### Task brief
Copy exactly the run of lines that begins at the line with "Join the WiseMeal club" and ends at the final line of the entries.

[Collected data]
╔══

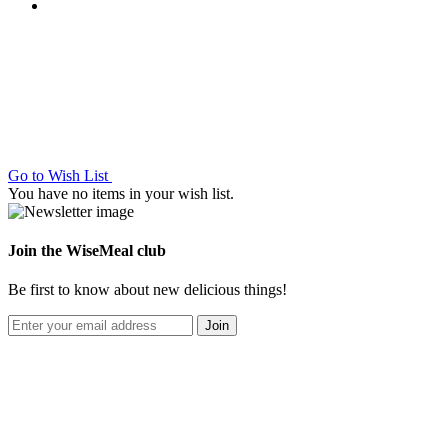
Go to Wish List
You have no items in your wish list.
Join the WiseMeal club
Be first to know about new delicious things!
Join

╚══

### Written response
Join the WiseMeal club
Be first to know about new delicious things!
Join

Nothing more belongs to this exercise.